Re: [PATCH 3/6] mm/page_alloc: Adjust pcp->high after CPU hotplug events

From: Dave Hansen
Date: Fri May 21 2021 - 18:16:05 EST


On 5/21/21 3:28 AM, Mel Gorman wrote:
> The PCP high watermark is based on the number of online CPUs so the
> watermarks must be adjusted during CPU hotplug. At the time of
> hot-remove, the number of online CPUs is already adjusted but during
> hot-add, a delta needs to be applied to update PCP to the correct
> value. After this patch is applied, the high watermarks are adjusted
> correctly.
>
> # grep high: /proc/zoneinfo | tail -1
> high: 649
> # echo 0 > /sys/devices/system/cpu/cpu4/online
> # grep high: /proc/zoneinfo | tail -1
> high: 664
> # echo 1 > /sys/devices/system/cpu/cpu4/online
> # grep high: /proc/zoneinfo | tail -1
> high: 649

This is actually a comment more about the previous patch, but it doesn't
really become apparent until the example above.

In your example, you mentioned increased exit() performance by using
"vm.percpu_pagelist_fraction to increase the pcp->high value". That's
presumably because of the increased batching effects and fewer lock
acquisitions.

But, logically, doesn't that mean that, the more CPUs you have in a
node, the *higher* you want pcp->high to be? If we took this to the
extreme and had an absurd number of CPUs in a node, we could end up with
a too-small pcp->high value.

Also, do you worry at all about a zone with a low min_free_kbytes seeing
increased zone lock contention?

...
> diff --git a/mm/page_alloc.c b/mm/page_alloc.c
> index bf5cdc466e6c..2761b03b3a44 100644
> --- a/mm/page_alloc.c
> +++ b/mm/page_alloc.c
> @@ -6628,7 +6628,7 @@ static int zone_batchsize(struct zone *zone)
> #endif
> }
>
> -static int zone_highsize(struct zone *zone)
> +static int zone_highsize(struct zone *zone, int cpu_online)
> {
> #ifdef CONFIG_MMU
> int high;
> @@ -6640,7 +6640,7 @@ static int zone_highsize(struct zone *zone)
> * CPUs local to a zone.
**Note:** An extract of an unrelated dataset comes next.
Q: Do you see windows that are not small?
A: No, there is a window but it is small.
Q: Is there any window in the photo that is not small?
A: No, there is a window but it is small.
Note that early in boot that CPUs may
> * not be online yet.
> */
> - nr_local_cpus = max(1U, cpumask_weight(cpumask_of_node(zone_to_nid(zone))));
> + nr_local_cpus = max(1U, cpumask_weight(cpumask_of_node(zone_to_nid(zone)))) + cpu_online;
> high = low_wmark_pages(zone) / nr_local_cpus;

Is this "+ cpu_online" bias because the CPU isn't in cpumask_of_node()
when the CPU hotplug callback occurs? If so, it might be nice to mention.